Cities and suburbs, real and imaginary.

Sunday, October 7, 2007

movie theatres like death

i like to sit alone in large theatres by myself. i do not like when the 2nd, 3rd, or 4th person arrives to spoil my solitude.

even then, in the most crowded of theatres, the lights go dim, and everyone ignores everyone else and we stare at the screen like we're alone with our lovers and children next to us - but individually alone and locked up in our own eyes and ears - alone and alone in a crowded room. still, i prefer to be literally alone in theatres, not just metaphorically so. i like to make the metaphors real, because they then spiral beyond the easy metaphor into new realms of meaning.

alone in the place where i should be alone in a crowd is what i prefer. all the empty seats become the illusionary crowd of ghosts. i am sitting in this chair that's shaped like a plush tombstone. in other planes of sensation, all of those chairs are full with just one person alone in a theatre. we're all ghosts for each other, in our silver-sreened cemetary. the movie rolls - and all these plots are the same - pulling a narrative out of the memories in my head. the memories replay and replay until i forget the details and the film falls further into the stylized techniques of idiosyncratic directors. finally, even these narratives fade to mythos languages, gibberish child-speak in the rushed conclusion. then, the music plays and it's just a list of words, of names, like in an obituary where they list survivors and family friends.

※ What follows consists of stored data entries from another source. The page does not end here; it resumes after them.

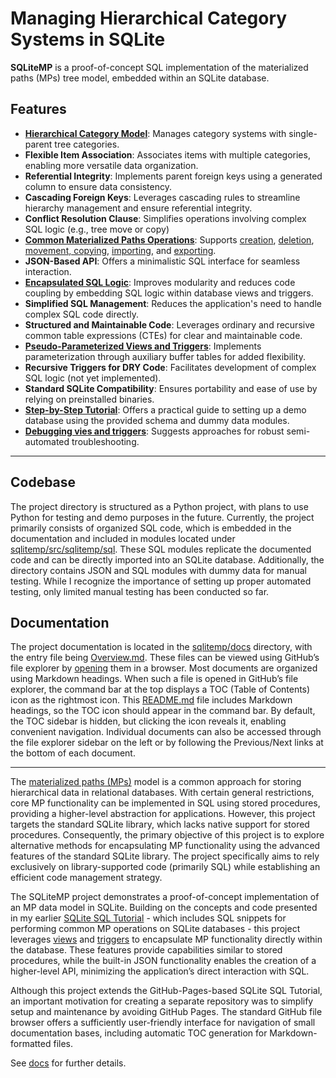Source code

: # Managing Hierarchical Category Systems in SQLite

**SQLiteMP** is a proof-of-concept SQL implementation of the materialized paths (MPs) tree model, embedded within an SQLite database.

## **Features**

- **[Hierarchical Category Model][CoreSchema]**: Manages category systems with single-parent tree categories.
- **Flexible Item Association**: Associates items with multiple categories, enabling more versatile data organization.
- **Referential Integrity**: Implements parent foreign keys using a generated column to ensure data consistency.
- **Cascading Foreign Keys**: Leverages cascading rules to streamline hierarchy management and ensure referential integrity.
- **Conflict Resolution Clause**: Simplifies operations involving complex SQL logic (e.g., tree move or copy)
- **[Common Materialized Paths Operations][MPops]**: Supports [creation][CREATE], [deletion][DELETE], [movement, copying][MODIFY], [importing][CREATE], and [exporting][EXPORT].
- **JSON-Based API**: Offers a minimalistic SQL interface for seamless interaction.
- **[Encapsulated SQL Logic][StoredCode]**: Improves modularity and reduces code coupling by embedding SQL logic within database views and triggers.
- **Simplified SQL Management**: Reduces the application's need to handle complex SQL code directly.
- **Structured and Maintainable Code**: Leverages ordinary and recursive common table expressions (CTEs) for clear and maintainable code.
- **[Pseudo-Parameterized Views and Triggers][ParamViewTrigger]**: Implements parameterization through auxiliary buffer tables for added flexibility.
- **Recursive Triggers for DRY Code**: Facilitates development of complex SQL logic (not yet implemented).
- **Standard SQLite Compatibility**: Ensures portability and ease of use by relying on preinstalled binaries.
- **[Step-by-Step Tutorial][]**: Offers a practical guide to setting up a demo database using the provided schema and dummy data modules.
- **[Debugging vies and triggers][Debug]**: Suggests approaches for robust semi-automated troubleshooting.

---

## **Codebase**

The project directory is structured as a Python project, with plans to use Python for testing and demo purposes in the future. Currently, the project primarily consists of organized SQL code, which is embedded in the documentation and included in modules located under [sqlitemp/src/sqlitemp/sql][SQL]. These SQL modules replicate the documented code and can be directly imported into an SQLite database. Additionally, the directory contains JSON and SQL modules with dummy data for manual testing. While I recognize the importance of setting up proper automated testing, only limited manual testing has been conducted so far.

## **Documentation**

The project documentation is located in the [sqlitemp/docs][docs] directory, with the entry file being [Overview.md][Overview]. These files can be viewed using GitHub’s file explorer by [opening][Overview] them in a browser. Most documents are organized using Markdown headings. When such a file is opened in GitHub’s file explorer, the command bar at the top displays a TOC (Table of Contents) icon as the rightmost icon. This [README.md][] file includes Markdown headings, so the TOC icon should appear in the command bar. By default, the TOC sidebar is hidden, but clicking the icon reveals it, enabling convenient navigation. Individual documents can also be accessed through the file explorer sidebar on the left or by following the Previous/Next links at the bottom of each document.

---

The [materialized paths (MPs)][MP] model is a common approach for storing hierarchical data in relational databases. With certain general restrictions, core MP functionality can be implemented in SQL using stored procedures, providing a higher-level abstraction for applications. However, this project targets the standard SQLite library, which lacks native support for stored procedures. Consequently, the primary objective of this project is to explore alternative methods for encapsulating MP functionality using the advanced features of the standard SQLite library. The project specifically aims to rely exclusively on library-supported code (primarily SQL) while establishing an efficient code management strategy.

The SQLiteMP project demonstrates a proof-of-concept implementation of an MP data model in SQLite. Building on the concepts and code presented in my earlier [SQLite SQL Tutorial][] - which includes SQL snippets for performing common MP operations on SQLite databases - this project leverages [views][SQLite View] and [triggers][SQLite Trigger] to encapsulate MP functionality directly within the database. These features provide capabilities similar to stored procedures, while the built-in JSON functionality enables the creation of a higher-level API, minimizing the application’s direct interaction with SQL.

Although this project extends the GitHub-Pages-based SQLite SQL Tutorial, an important motivation for creating a separate repository was to simplify setup and maintenance by avoiding GitHub Pages. The standard GitHub file browser offers a sufficiently user-friendly interface for navigation of small documentation bases, including automatic TOC generation for Markdown-formatted files.

See [docs][Overview] for further details.

<!-- References -->

[SQLite SQL Tutorial]: https://pchemguy.github.io/SQLite-SQL-Tutorial
[SQLite View]: https://sqlite.org/lang_createview.html
[SQLite Trigger]: https://sqlite.org/lang_createtrigger.html
[Overview]: https://github.com/pchemguy/SQLiteMP/blob/main/sqlitemp/docs/Overview.md
[README.md]: https://github.com/pchemguy/SQLiteMP/blob/main/README.md
[MP]: https://pchemguy.github.io/SQLite-SQL-Tutorial/mat-paths
[docs]: https://github.com/pchemguy/SQLiteMP/blob/main/sqlitemp/docs/
[SQL]: https://github.com/pchemguy/SQLiteMP/tree/main/sqlitemp/src/sqlitemp/sql
[MPops]: https://github.com/pchemguy/SQLiteMP/blob/main/sqlitemp/docs/MPops.md
[ParamViewTrigger]: https://github.com/pchemguy/SQLiteMP/blob/main/sqlitemp/docs/ParamViewTrigger.md
[CREATE]: https://github.com/pchemguy/SQLiteMP/blob/main/sqlitemp/docs/MPopCREATE.md
[EXPORT]: https://github.com/pchemguy/SQLiteMP/blob/main/sqlitemp/docs/MPopEXPORT.md
[DELETE]: https://github.com/pchemguy/SQLiteMP/blob/main/sqlitemp/docs/MPopDELETE.md
[MODIFY]: https://github.com/pchemguy/SQLiteMP/blob/main/sqlitemp/docs/MPopMODIFY.md
[CoreSchema]: https://github.com/pchemguy/SQLiteMP/blob/main/sqlitemp/docs/CoreSchema.md
[StoredCode]: https://github.com/pchemguy/SQLiteMP/blob/main/sqlitemp/docs/StoredCode.md
[Step-by-Step Tutorial]: https://github.com/pchemguy/SQLiteMP/blob/main/sqlitemp/docs/Tutorial.md
[Debug]: https://github.com/pchemguy/SQLiteMP/blob/main/sqlitemp/docs/Tutorial.md#debugging-and-troubleshooting-sql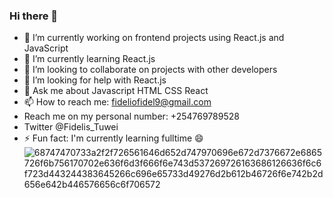 ### Hi there 👋

- 🔭 I’m currently working on frontend projects using React.js and JavaScript
- 🌱 I’m currently learning React.js
- 👯 I’m looking to collaborate on projects with other developers
- 🤔 I’m looking for help with React.js
- 💬 Ask me about Javascript HTML CSS React
- 📫 How to reach me: fideliofidel9@gmail.com
- Reach me on my personal number: +254769789528
- Twitter @Fidelis_Tuwei
- ⚡ Fun fact: I'm currently learning fulltime 😄
![68747470733a2f2f726561646d652d747970696e672d7376672e6865726f6b756170702e636f6d3f666f6e743d537269726163686126636f6c6f723d443244383645266c696e65733d49276d2b612b46726f6e742b2d656e642b446576656c6f706572](https://user-images.githubusercontent.com/114683429/217760117-33a40259-3922-4b40-8051-8831dfbd3d27.svg)
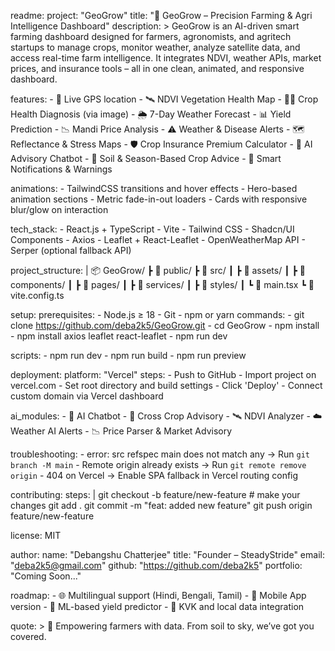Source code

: readme:
  project: "GeoGrow"
  title: "🌾 GeoGrow – Precision Farming & Agri Intelligence Dashboard"
  description: >
    GeoGrow is an AI-driven smart farming dashboard designed for farmers, agronomists, and agritech startups to manage crops,
    monitor weather, analyze satellite data, and access real-time farm intelligence.
    It integrates NDVI, weather APIs, market prices, and insurance tools – all in one clean, animated, and responsive dashboard.

  features:
    - 📍 Live GPS location
    - 🛰️ NDVI Vegetation Health Map
    - 🧑‍🌾 Crop Health Diagnosis (via image)
    - 🌦️ 7-Day Weather Forecast
    - 📊 Yield Prediction
    - 📉 Mandi Price Analysis
    - ⚠️ Weather & Disease Alerts
    - 🗺️ Reflectance & Stress Maps
    - 🛡️ Crop Insurance Premium Calculator
    - 🤖 AI Advisory Chatbot
    - 🧬 Soil & Season-Based Crop Advice
    - 🔔 Smart Notifications & Warnings

  animations:
    - TailwindCSS transitions and hover effects
    - Hero-based animation sections
    - Metric fade-in-out loaders
    - Cards with responsive blur/glow on interaction

  tech_stack:
    - React.js + TypeScript
    - Vite
    - Tailwind CSS
    - Shadcn/UI Components
    - Axios
    - Leaflet + React-Leaflet
    - OpenWeatherMap API
    - Serper (optional fallback API)

  project_structure: |
    📦 GeoGrow/
     ┣ 📁 public/
     ┣ 📁 src/
     ┃ ┣ 📁 assets/
     ┃ ┣ 📁 components/
     ┃ ┣ 📁 pages/
     ┃ ┣ 📁 services/
     ┃ ┣ 📁 styles/
     ┃ ┗ 📜 main.tsx
     ┗ 📜 vite.config.ts

  setup:
    prerequisites:
      - Node.js ≥ 18
      - Git
      - npm or yarn
    commands:
      - git clone https://github.com/deba2k5/GeoGrow.git
      - cd GeoGrow
      - npm install
      - npm install axios leaflet react-leaflet
      - npm run dev

  scripts:
    - npm run dev
    - npm run build
    - npm run preview

  deployment:
    platform: "Vercel"
    steps:
      - Push to GitHub
      - Import project on vercel.com
      - Set root directory and build settings
      - Click 'Deploy'
      - Connect custom domain via Vercel dashboard

  ai_modules:
    - 🤖 AI Chatbot
    - 🌱 Cross Crop Advisory
    - 🛰️ NDVI Analyzer
    - ☁️ Weather AI Alerts
    - 📉 Price Parser & Market Advisory

  troubleshooting:
    - error: src refspec main does not match any → Run `git branch -M main`
    - Remote origin already exists → Run `git remote remove origin`
    - 404 on Vercel → Enable SPA fallback in Vercel routing config

  contributing:
    steps: |
      git checkout -b feature/new-feature
      # make your changes
      git add .
      git commit -m "feat: added new feature"
      git push origin feature/new-feature

  license: MIT

  author:
    name: "Debangshu Chatterjee"
    title: "Founder – SteadyStride"
    email: "deba2k5@gmail.com"
    github: "https://github.com/deba2k5"
    portfolio: "Coming Soon..."

  roadmap:
    - 🌐 Multilingual support (Hindi, Bengali, Tamil)
    - 📲 Mobile App version
    - 🧬 ML-based yield predictor
    - 📡 KVK and local data integration

  quote: >
    🌱 Empowering farmers with data. From soil to sky, we’ve got you covered.
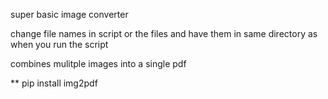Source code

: super basic image converter

change file names in script or the files and have them in same directory as when you run the script

combines mulitple images into a single pdf


** pip install img2pdf
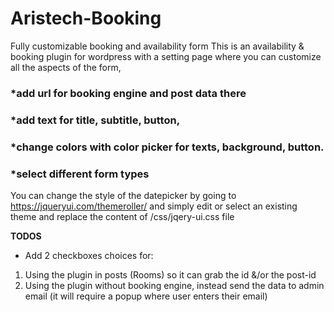 # Aristech-Booking
Fully customizable booking and availability form
This is an availability & booking plugin for wordpress with a setting page
where you can customize all the aspects of the form, 

### *add url for booking engine and post data there
### *add text for title, subtitle, button,
### *change colors with color picker for texts, background, button.
### *select different form types

You can change the style of the datepicker by going to https://jqueryui.com/themeroller/
and simply edit or select an existing theme and replace the content of /css/jqery-ui.css file

**TODOS**
* Add 2 checkboxes choices for:
1. Using the plugin in posts (Rooms) so it can grab the id &/or the  post-id
2. Using the plugin without booking engine, instead send the data to admin email (it will require a popup where user enters their email)
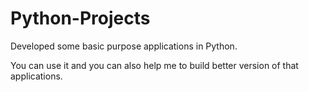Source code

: # Python-Projects
Developed some basic purpose applications in Python.

You can use it and you can also help me to build better version of that applications.
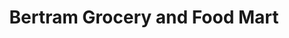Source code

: ---
title: "Bertram Grocery and Food Mart"
url: /bertram/bertram-grocery-and-food-mart/
shop: convenience
---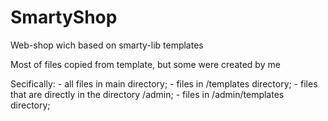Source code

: # SmartyShop
Web-shop wich based on smarty-lib templates

Most of files copied from template, but some were created by me

Secifically: 
              - all files in main directory;
              - files in /templates directory;
              - files that are directly in the directory /admin;
              - files in /admin/templates directory;
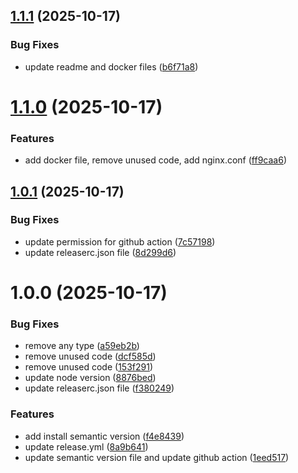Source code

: ## [1.1.1](https://github.com/Alamnzr123/ops-candidate-evaluation-fullstack/compare/v1.1.0...v1.1.1) (2025-10-17)


### Bug Fixes

* update readme and docker files ([b6f71a8](https://github.com/Alamnzr123/ops-candidate-evaluation-fullstack/commit/b6f71a8f1d8b5864e2ce8c103c052b5747a160bf))

# [1.1.0](https://github.com/Alamnzr123/ops-candidate-evaluation-fullstack/compare/v1.0.1...v1.1.0) (2025-10-17)


### Features

* add docker file, remove unused code, add nginx.conf ([ff9caa6](https://github.com/Alamnzr123/ops-candidate-evaluation-fullstack/commit/ff9caa6aba5873f79361f53af792d02bec663c42))

## [1.0.1](https://github.com/Alamnzr123/ops-candidate-evaluation-fullstack/compare/v1.0.0...v1.0.1) (2025-10-17)


### Bug Fixes

* update permission for github action ([7c57198](https://github.com/Alamnzr123/ops-candidate-evaluation-fullstack/commit/7c57198a48b7ed400e943300b6333131e937b53b))
* update releaserc.json file ([8d299d6](https://github.com/Alamnzr123/ops-candidate-evaluation-fullstack/commit/8d299d6d34e87ffa457fb2d3ba907f6e2e4043e8))

# 1.0.0 (2025-10-17)


### Bug Fixes

* remove any type ([a59eb2b](https://github.com/Alamnzr123/ops-candidate-evaluation-fullstack/commit/a59eb2b18370f87dfb2188608b587592b6ad59fc))
* remove unused code ([dcf585d](https://github.com/Alamnzr123/ops-candidate-evaluation-fullstack/commit/dcf585d92bd2b6edaabf37848accc244cfd12b91))
* remove unused code ([153f291](https://github.com/Alamnzr123/ops-candidate-evaluation-fullstack/commit/153f2912a30d3bbfbb36cea453a6b9289789b11e))
* update node version ([8876bed](https://github.com/Alamnzr123/ops-candidate-evaluation-fullstack/commit/8876beda0319489caf171229495f71a949111802))
* update releaserc.json file ([f380249](https://github.com/Alamnzr123/ops-candidate-evaluation-fullstack/commit/f3802491959f00410f8602ff8d31ae5e909ba5d1))


### Features

* add install semantic version ([f4e8439](https://github.com/Alamnzr123/ops-candidate-evaluation-fullstack/commit/f4e84397c4996e1cde4426d4b5486c636e05f62e))
* update release.yml ([8a9b641](https://github.com/Alamnzr123/ops-candidate-evaluation-fullstack/commit/8a9b641313b29358ab751d6f9167413f6e362df8))
* update semantic version file and update github action ([1eed517](https://github.com/Alamnzr123/ops-candidate-evaluation-fullstack/commit/1eed517ae73cba20e09f5e37cbf7b90dac9c1f08))
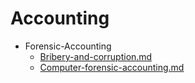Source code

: 
# Accounting

- Forensic-Accounting
  - [Bribery-and-corruption.md](./Bribery-and-corruption.md)
  - [Computer-forensic-accounting.md](./Computer-forensic-accounting.md)
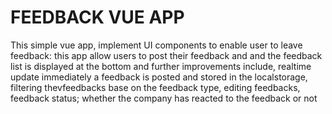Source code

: # FEEDBACK VUE APP
This simple vue app, implement UI components to enable user to leave feedback:
this app allow users to post their feedback and and the feedback list is displayed at the bottom and further improvements include, realtime update immediately a feedback is posted and stored in the localstorage, filtering thevfeedbacks base on the feedback type, editing feedbacks, feedback status; whether the company has reacted to the feedback or not
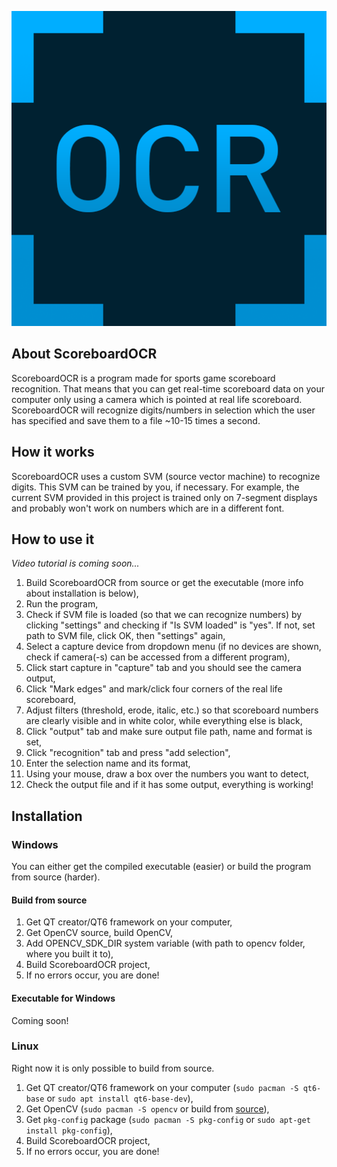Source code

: <p align="center">
  <img src="/graphics/logo.png" />
</p>

## About ScoreboardOCR

ScoreboardOCR is a program made for sports game scoreboard recognition. That means that you can get real-time scoreboard data on your computer only using a camera which is pointed at real life scoreboard. ScoreboardOCR will recognize digits/numbers in selection which the user has specified and save them to a file ~10-15 times a second.

## How it works

ScoreboardOCR uses a custom SVM (source vector machine) to recognize digits. This SVM can be trained by you, if necessary. For example, the current SVM provided in this project is trained only on 7-segment displays and probably won't work on numbers which are in a different font.

## How to use it

*Video tutorial is coming soon...*

1. Build ScoreboardOCR from source or get the executable (more info about installation is below),
2. Run the program,
3. Check if SVM file is loaded (so that we can recognize numbers) by clicking "settings" and checking if "Is SVM loaded" is "yes". If not, set path to SVM file, click OK, then "settings" again,
4. Select a capture device from dropdown menu (if no devices are shown, check if camera(-s) can be accessed from a different program),
5. Click start capture in "capture" tab and you should see the camera output,
6. Click "Mark edges" and mark/click four corners of the real life scoreboard,
7. Adjust filters (threshold, erode, italic, etc.) so that scoreboard numbers are clearly visible and in white color, while everything else is black,
8. Click "output" tab and make sure output file path, name and format is set,
9. Click "recognition" tab and press "add selection",
10. Enter the selection name and its format,
11. Using your mouse, draw a box over the numbers you want to detect,
12. Check the output file and if it has some output, everything is working!

## Installation

### Windows

You can either get the compiled executable (easier) or build the program from source (harder).

#### Build from source

1. Get QT creator/QT6 framework on your computer,
2. Get OpenCV source, build OpenCV,
3. Add OPENCV_SDK_DIR system variable (with path to opencv folder, where you built it to),
4. Build ScoreboardOCR project,
5. If no errors occur, you are done!

#### Executable for Windows

Coming soon!

### Linux

Right now it is only possible to build from source.

1. Get QT creator/QT6 framework on your computer (``sudo pacman -S qt6-base`` or ``sudo apt install qt6-base-dev``),
2. Get OpenCV (``sudo pacman -S opencv`` or build from [source](https://docs.opencv.org/4.x/d7/d9f/tutorial_linux_install.html)),
3. Get ``pkg-config`` package (``sudo pacman -S pkg-config`` or ``sudo apt-get install pkg-config``),
4. Build ScoreboardOCR project,
5. If no errors occur, you are done!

and then, you're all alone staring at the empty screen of your own forgotten life. mysterious sounds at the edge of language, like audio hallucinations, are all that's left of your mind. you strain to listen, but you can't make anything out. somewhere people are laughing, running, talking to each other.

and you're alone in a theatre.

i sit alone in a theatre and imagine all these things. people arrive a little later and yak loudly about where they should sit. they rattle popcorn and icy beverages. their clothes make annoying swishing sounds while they walk down the aisles, still talking.

more people come. then a few more shout for their families over the previews and opening credits.

we are then, all of us, metaphorically alone in the crowded theatre.

at the end of the show, i stand up and exit the theatre. i drive home in the dark to an empty apartment.

i turn off the lights and watch the ceiling fan spin in the moonlight and the streetlamp glow like the way the milky way is spinning in the dark in the cosmic eye.